AIST has developed artificial nucleic acid reference materials as internal standards for accuracy control of analysis of microbiomes by next-generation sequencing. The 16S rRNA gene is widely used for the phylogenetic classification of microorganisms. AIST researchers designed artificial 16S rRNA reference materials to be amplified by PCR and to allow the amplified base sequences to be differentiated from natural genes during data analysis, and produced twelve types of the reference materials. When a mixture of the reference materials is used as an internal standard for microbiome analysis, the accuracy of the obtained base sequences can be evaluated and the performance of quantitative analysis can be controlled.

AIST has developed a humanoid robot prototype, HRP-5P, intended to autonomously perform heavy labor or work in hazardous environments. As a 182 cm, 101 kg robot, HRP-5P was built on HRP series technologies. Within the series, it has unsurpassed physical capabilities. Its robot intelligence comprises environmental measurement and object recognition, full-body motion planning and control, and so on. The intelligence has enabled autonomous gypsum board installation by the robot. The use of HRP-5P will accelerate R&D toward practical application of humanoid robots at building construction sites and in assembly of large structures.
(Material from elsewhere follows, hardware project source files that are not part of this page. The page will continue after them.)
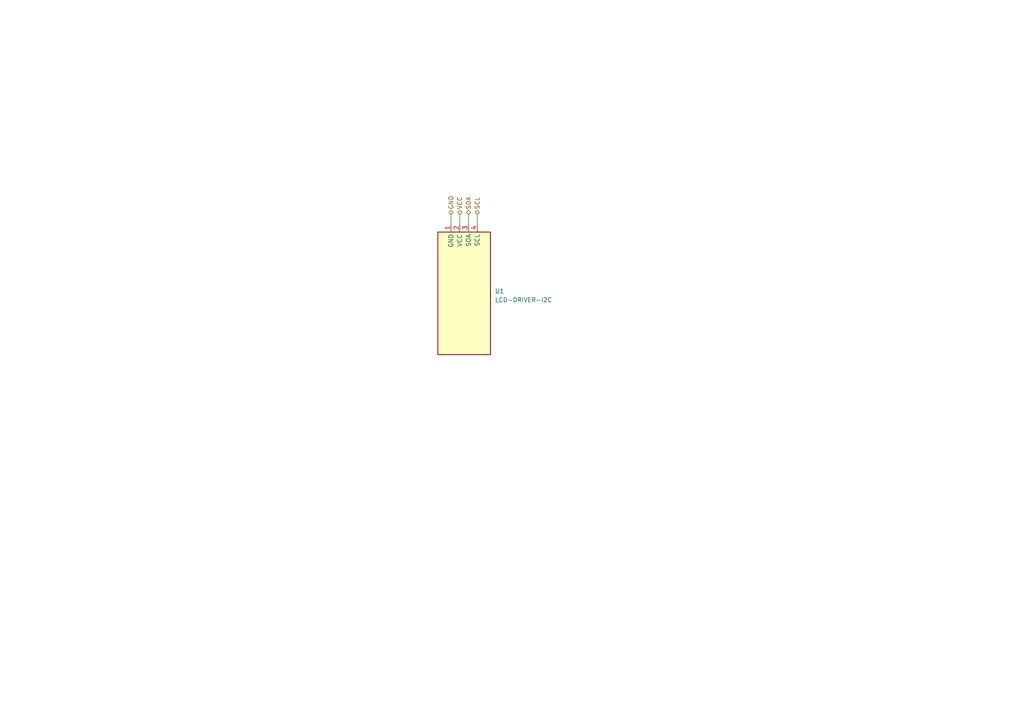
<source format=kicad_sch>
(kicad_sch (version 20230121) (generator eeschema)

  (uuid 348f97a3-06d8-47fe-9c7c-cdc2e0b59b3e)

  (paper "A4")

  


  (wire (pts (xy 133.35 62.23) (xy 133.35 64.77))
    (stroke (width 0) (type default))
    (uuid 2559c0cb-207b-445a-8c21-8d58134aa287)
  )
  (wire (pts (xy 135.89 62.23) (xy 135.89 64.77))
    (stroke (width 0) (type default))
    (uuid 7510774a-9146-4089-9c45-e97878ed26fe)
  )
  (wire (pts (xy 130.81 62.23) (xy 130.81 64.77))
    (stroke (width 0) (type default))
    (uuid 76abe2a9-b2df-4c81-803b-5412e53a4664)
  )
  (wire (pts (xy 138.43 62.23) (xy 138.43 64.77))
    (stroke (width 0) (type default))
    (uuid e7441567-ecb2-4e56-91d7-885db6a6ab27)
  )

  (hierarchical_label "SCL" (shape bidirectional) (at 138.43 62.23 90) (fields_autoplaced)
    (effects (font (size 1.27 1.27)) (justify left))
    (uuid 0c5482dd-8c73-4523-9873-c6831bd28ef7)
  )
  (hierarchical_label "SDA" (shape bidirectional) (at 135.89 62.23 90) (fields_autoplaced)
    (effects (font (size 1.27 1.27)) (justify left))
    (uuid 2d57dbfc-0a97-4467-b61e-ca64adf2f738)
  )
  (hierarchical_label "VCC" (shape bidirectional) (at 133.35 62.23 90) (fields_autoplaced)
    (effects (font (size 1.27 1.27)) (justify left))
    (uuid 6187a815-750d-4cbc-8062-957f1745d521)
  )
  (hierarchical_label "GND" (shape bidirectional) (at 130.81 62.23 90) (fields_autoplaced)
    (effects (font (size 1.27 1.27)) (justify left))
    (uuid 89fbeac1-88f6-4104-94ba-634d470827da)
  )

  (symbol (lib_id "Display_LCD_16X2_module:LCD-DRIVER-I2C") (at 134.62 85.09 0) (unit 1)
    (in_bom yes) (on_board yes) (dnp no) (fields_autoplaced)
    (uuid e560329b-5abf-46ed-8025-cc7f5bfd0585)
    (property "Reference" "U1" (at 143.51 84.455 0)
      (effects (font (size 1.27 1.27)) (justify left))
    )
    (property "Value" "LCD-DRIVER-I2C" (at 143.51 86.995 0)
      (effects (font (size 1.27 1.27)) (justify left))
    )
    (property "Footprint" "Display_LCD_16X2_module:Conn_LCD_Driver_16X2_module" (at 135.128 108.458 0)
      (effects (font (size 1.27 1.27)) hide)
    )
    (property "Datasheet" "http://www.vishay.com/docs/37299/37299.pdf" (at 147.32 92.71 0)
      (effects (font (size 1.27 1.27)) hide)
    )
    (pin "1" (uuid adeece3e-89f6-4e3e-82b4-716416890fd6))
    (pin "2" (uuid 494a2f4f-88db-4152-b18f-e77332d960e5))
    (pin "3" (uuid 977629bf-1ea0-467f-ae14-7f0d61d1c982))
    (pin "4" (uuid b3ce2fe2-72ef-4fc1-9192-eef70c5f05fa))
    (instances
      (project "sys_incendios_Tx"
        (path "/3ffc91b3-4be5-49e3-b556-519b3409d689/07a33eb9-b3f3-4a58-bced-36abee664f50"
          (reference "U1") (unit 1)
        )
      )
    )
  )
)

</source>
AIST has developed a technology to produce high specific surface area silica, using molten slag discharged from municipal garbage disposal plants. When molten slag is chemically treated using acidic solution, the silica (SiO₂) component contained in the molten slag precipitates as a white solid. This solid is high specific surface area silica with a purity of 93% to 98% and is expected to have applications to various adsorbents. In addition, mesoporous silica with regular nanometer-sized pores can also be synthesized.
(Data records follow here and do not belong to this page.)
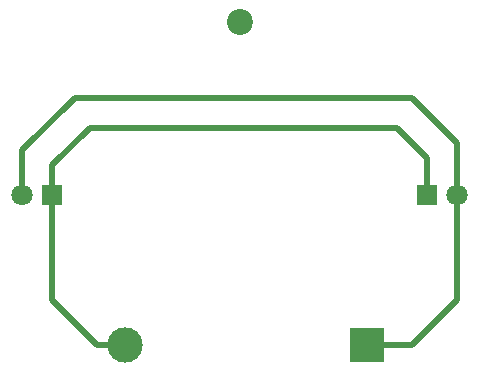
<source format=gbr>
G04 #@! TF.FileFunction,Copper,L2,Bot,Signal*
%FSLAX46Y46*%
G04 Gerber Fmt 4.6, Leading zero omitted, Abs format (unit mm)*
G04 Created by KiCad (PCBNEW 4.0.7+dfsg1-1) date Sat Apr  7 12:07:35 2018*
%MOMM*%
%LPD*%
G01*
G04 APERTURE LIST*
%ADD10C,0.100000*%
%ADD11C,3.000000*%
%ADD12R,3.000000X3.000000*%
%ADD13R,1.800000X1.800000*%
%ADD14C,1.800000*%
%ADD15C,2.200000*%
%ADD16C,0.550000*%
G04 APERTURE END LIST*
D10*
D11*
X140165000Y-105410000D03*
D12*
X160655000Y-105410000D03*
D13*
X165735000Y-92710000D03*
D14*
X168275000Y-92710000D03*
D13*
X133985000Y-92710000D03*
D14*
X131445000Y-92710000D03*
D15*
X149860000Y-78010000D03*
D16*
X140165000Y-105410000D02*
X137795000Y-105410000D01*
X133985000Y-101600000D02*
X133985000Y-92710000D01*
X137795000Y-105410000D02*
X133985000Y-101600000D01*
X133985000Y-92710000D02*
X133985000Y-90170000D01*
X165735000Y-89535000D02*
X165735000Y-92710000D01*
X163195000Y-86995000D02*
X165735000Y-89535000D01*
X137160000Y-86995000D02*
X163195000Y-86995000D01*
X133985000Y-90170000D02*
X137160000Y-86995000D01*
X138895000Y-105410000D02*
X138895000Y-105240000D01*
X168275000Y-92710000D02*
X168275000Y-88265000D01*
X131445000Y-88900000D02*
X131445000Y-92710000D01*
X135890000Y-84455000D02*
X131445000Y-88900000D01*
X164465000Y-84455000D02*
X135890000Y-84455000D01*
X168275000Y-88265000D02*
X164465000Y-84455000D01*
X160655000Y-105410000D02*
X164465000Y-105410000D01*
X168275000Y-101600000D02*
X168275000Y-92710000D01*
X164465000Y-105410000D02*
X168275000Y-101600000D01*
M02*

</source>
AIST has proposed a new process for design thinking, in which development plans that incorporate the customer perspective can be shared among relevant people throughout the development process. The researchers systematized the process and released it as a “dialogic design synthesis environments” prototype. The prototype has three effects: (1) treat users as professionals to get effective ideas; (2) invite makers at early planning stage to avoid back and forth in later process; and (3) bridge between artistic and technical design teams to get better user focused experience-value capturing design.
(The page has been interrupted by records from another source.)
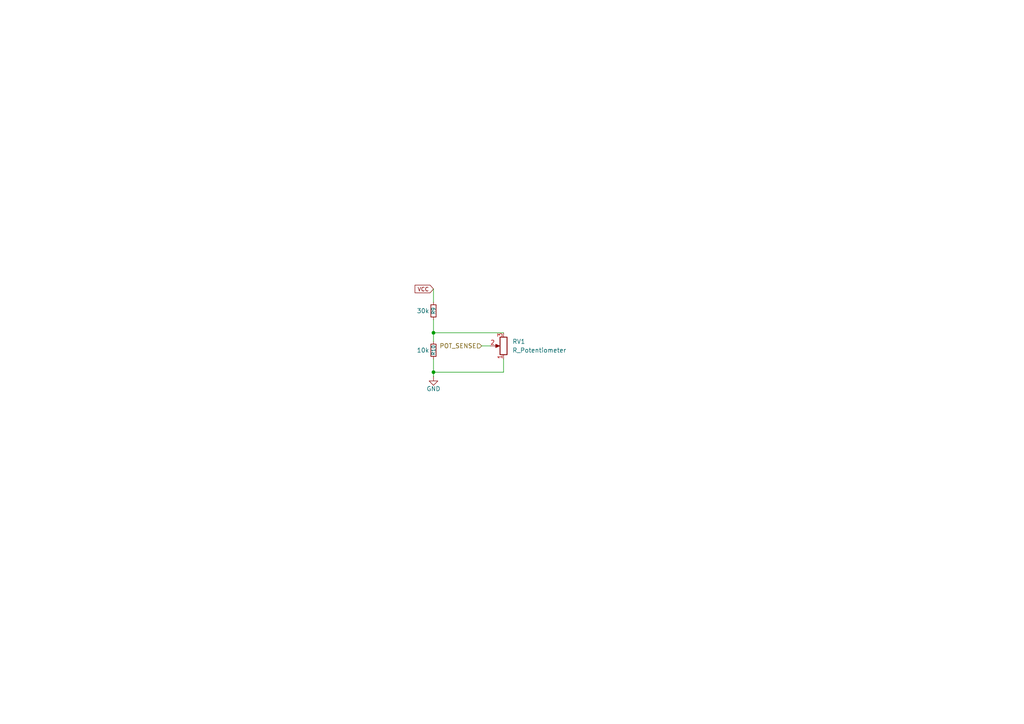
<source format=kicad_sch>
(kicad_sch
	(version 20250114)
	(generator "eeschema")
	(generator_version "9.0")
	(uuid "9497423c-fae5-43cf-86ea-8065c1dd9e74")
	(paper "A4")
	
	(junction
		(at 125.73 96.52)
		(diameter 0)
		(color 0 0 0 0)
		(uuid "7e5ee486-957e-4bb3-bb2f-cee8b44da0c7")
	)
	(junction
		(at 125.73 107.95)
		(diameter 0)
		(color 0 0 0 0)
		(uuid "846f4bae-d3c1-4576-9234-94dda3b8d788")
	)
	(wire
		(pts
			(xy 139.7 100.33) (xy 142.24 100.33)
		)
		(stroke
			(width 0)
			(type default)
		)
		(uuid "42898d55-cf63-4dcc-970a-6be175b80f3a")
	)
	(wire
		(pts
			(xy 146.05 104.14) (xy 146.05 107.95)
		)
		(stroke
			(width 0)
			(type default)
		)
		(uuid "4c19245e-8bf0-4b8a-a59d-6d27fe993a3d")
	)
	(wire
		(pts
			(xy 125.73 92.71) (xy 125.73 96.52)
		)
		(stroke
			(width 0)
			(type default)
		)
		(uuid "67cb57d0-0be8-46cd-a87c-9b5dc9de658c")
	)
	(wire
		(pts
			(xy 125.73 104.14) (xy 125.73 107.95)
		)
		(stroke
			(width 0)
			(type default)
		)
		(uuid "719cf291-bd91-4103-a82a-0842e4e8dab2")
	)
	(wire
		(pts
			(xy 146.05 96.52) (xy 125.73 96.52)
		)
		(stroke
			(width 0)
			(type default)
		)
		(uuid "737083eb-0c15-406d-be2c-0ce42234fc01")
	)
	(wire
		(pts
			(xy 125.73 83.82) (xy 125.73 87.63)
		)
		(stroke
			(width 0)
			(type default)
		)
		(uuid "9cc495bc-eb30-4a84-a71c-15da11637671")
	)
	(wire
		(pts
			(xy 125.73 107.95) (xy 146.05 107.95)
		)
		(stroke
			(width 0)
			(type default)
		)
		(uuid "b514bf03-64d3-4b2f-b874-ea08504b07dd")
	)
	(wire
		(pts
			(xy 125.73 109.22) (xy 125.73 107.95)
		)
		(stroke
			(width 0)
			(type default)
		)
		(uuid "f058a2f8-307f-4e71-bb2b-cae5a4e61775")
	)
	(wire
		(pts
			(xy 125.73 96.52) (xy 125.73 99.06)
		)
		(stroke
			(width 0)
			(type default)
		)
		(uuid "f2ff86d0-03e3-4d16-a16b-7c16526fcfdc")
	)
	(global_label "VCC"
		(shape input)
		(at 125.73 83.82 180)
		(fields_autoplaced yes)
		(effects
			(font
				(size 1.125 1.125)
			)
			(justify right)
		)
		(uuid "c8637283-879f-4aaa-adf7-505c3aa76325")
		(property "Intersheetrefs" "${INTERSHEET_REFS}"
			(at 120.047 83.82 0)
			(effects
				(font
					(size 1.27 1.27)
				)
				(justify right)
				(hide yes)
			)
		)
	)
	(hierarchical_label "POT_SENSE"
		(shape input)
		(at 139.7 100.33 180)
		(effects
			(font
				(size 1.27 1.27)
			)
			(justify right)
		)
		(uuid "fe1d3fde-4a47-4101-8bea-610cdadf098e")
	)
	(symbol
		(lib_id "Device:R_Potentiometer")
		(at 146.05 100.33 180)
		(unit 1)
		(exclude_from_sim no)
		(in_bom yes)
		(on_board yes)
		(dnp no)
		(fields_autoplaced yes)
		(uuid "16a3eb0d-796a-45a1-bb96-9f33903a219e")
		(property "Reference" "RV1"
			(at 148.59 99.06 0)
			(effects
				(font
					(size 1.27 1.27)
				)
				(justify right)
			)
		)
		(property "Value" "R_Potentiometer"
			(at 148.59 101.6 0)
			(effects
				(font
					(size 1.27 1.27)
				)
				(justify right)
			)
		)
		(property "Footprint" ""
			(at 146.05 100.33 0)
			(effects
				(font
					(size 1.27 1.27)
				)
				(hide yes)
			)
		)
		(property "Datasheet" "~"
			(at 146.05 100.33 0)
			(effects
				(font
					(size 1.27 1.27)
				)
				(hide yes)
			)
		)
		(property "Description" "Potentiometer"
			(at 146.05 100.33 0)
			(effects
				(font
					(size 1.27 1.27)
				)
				(hide yes)
			)
		)
		(pin "1"
			(uuid "525d3fb7-dd05-42c1-bc41-41eeddc97b79")
		)
		(pin "2"
			(uuid "2c73135c-2dfb-42e8-91a0-d7a75678751d")
		)
		(pin "3"
			(uuid "da7309dd-0407-41d0-bcc8-757a8a819eec")
		)
		(instances
			(project "esc"
				(path "/9a125132-c760-4858-b632-98a5a157f1bc/b5002ff5-177a-4f42-97c0-1145cc9c67f3"
					(reference "RV1")
					(unit 1)
				)
			)
		)
	)
	(symbol
		(lib_id "Device:R_Small")
		(at 125.73 90.17 0)
		(unit 1)
		(exclude_from_sim no)
		(in_bom yes)
		(on_board yes)
		(dnp no)
		(uuid "27ea110e-4719-4db9-b1d9-b9caaebbb1bc")
		(property "Reference" "R9"
			(at 125.73 90.17 90)
			(effects
				(font
					(size 1.016 1.016)
				)
			)
		)
		(property "Value" "30k"
			(at 122.682 90.17 0)
			(effects
				(font
					(size 1.27 1.27)
				)
			)
		)
		(property "Footprint" ""
			(at 125.73 90.17 0)
			(effects
				(font
					(size 1.27 1.27)
				)
				(hide yes)
			)
		)
		(property "Datasheet" "~"
			(at 125.73 90.17 0)
			(effects
				(font
					(size 1.27 1.27)
				)
				(hide yes)
			)
		)
		(property "Description" "Resistor, small symbol"
			(at 125.73 90.17 0)
			(effects
				(font
					(size 1.27 1.27)
				)
				(hide yes)
			)
		)
		(pin "2"
			(uuid "93325b7f-c7a9-4d47-8d4f-10664bda70d8")
		)
		(pin "1"
			(uuid "b284e5db-63dc-4c55-b265-b30aacd5e7ad")
		)
		(instances
			(project "esc"
				(path "/9a125132-c760-4858-b632-98a5a157f1bc/b5002ff5-177a-4f42-97c0-1145cc9c67f3"
					(reference "R9")
					(unit 1)
				)
			)
		)
	)
	(symbol
		(lib_id "Device:R_Small")
		(at 125.73 101.6 0)
		(unit 1)
		(exclude_from_sim no)
		(in_bom yes)
		(on_board yes)
		(dnp no)
		(uuid "6753d083-08e6-4095-bdad-27d2f5f6b88d")
		(property "Reference" "R10"
			(at 125.73 101.6 90)
			(effects
				(font
					(size 1.016 1.016)
				)
			)
		)
		(property "Value" "10k"
			(at 122.682 101.6 0)
			(effects
				(font
					(size 1.27 1.27)
				)
			)
		)
		(property "Footprint" ""
			(at 125.73 101.6 0)
			(effects
				(font
					(size 1.27 1.27)
				)
				(hide yes)
			)
		)
		(property "Datasheet" "~"
			(at 125.73 101.6 0)
			(effects
				(font
					(size 1.27 1.27)
				)
				(hide yes)
			)
		)
		(property "Description" "Resistor, small symbol"
			(at 125.73 101.6 0)
			(effects
				(font
					(size 1.27 1.27)
				)
				(hide yes)
			)
		)
		(pin "2"
			(uuid "58449c13-2a99-4c65-a56a-264d4d7dc99a")
		)
		(pin "1"
			(uuid "c77d4061-0e63-45f3-871b-05e8fb198295")
		)
		(instances
			(project "esc"
				(path "/9a125132-c760-4858-b632-98a5a157f1bc/b5002ff5-177a-4f42-97c0-1145cc9c67f3"
					(reference "R10")
					(unit 1)
				)
			)
		)
	)
	(symbol
		(lib_id "power:GND")
		(at 125.73 109.22 0)
		(unit 1)
		(exclude_from_sim no)
		(in_bom yes)
		(on_board yes)
		(dnp no)
		(uuid "95616039-699d-47b9-8521-22e5520c155d")
		(property "Reference" "#PWR09"
			(at 125.73 115.57 0)
			(effects
				(font
					(size 1.27 1.27)
				)
				(hide yes)
			)
		)
		(property "Value" "GND"
			(at 125.73 112.776 0)
			(effects
				(font
					(size 1.27 1.27)
				)
			)
		)
		(property "Footprint" ""
			(at 125.73 109.22 0)
			(effects
				(font
					(size 1.27 1.27)
				)
				(hide yes)
			)
		)
		(property "Datasheet" ""
			(at 125.73 109.22 0)
			(effects
				(font
					(size 1.27 1.27)
				)
				(hide yes)
			)
		)
		(property "Description" "Power symbol creates a global label with name \"GND\" , ground"
			(at 125.73 109.22 0)
			(effects
				(font
					(size 1.27 1.27)
				)
				(hide yes)
			)
		)
		(pin "1"
			(uuid "15118ee7-d41e-4ef3-acc4-bb9b51b889e8")
		)
		(instances
			(project "esc"
				(path "/9a125132-c760-4858-b632-98a5a157f1bc/b5002ff5-177a-4f42-97c0-1145cc9c67f3"
					(reference "#PWR09")
					(unit 1)
				)
			)
		)
	)
)

</source>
Thought experiments in combination with analogue models have elucidated the cause of the east-west contraction and crustal deformation of the Japanese islands in the Quaternary Period. It was concluded that the cause of the east-west contraction is not movement of the Pacific Plate itself, as conventionally thought, but rather movement of the Philippine Sea Plate.

AIST has elucidated the emission mechanism of the materials for next-generation organic light-emitting diodes, namely thermally activated delayed fluorescent materials, using an advanced spectroscopic technique developed by AIST. The materials were designed and developed by Kyushu University. A group of molecules with high emission efficiency has a characteristic molecular structure. The spectroscopic technique used will be sophisticated further to observe the emission process in detail.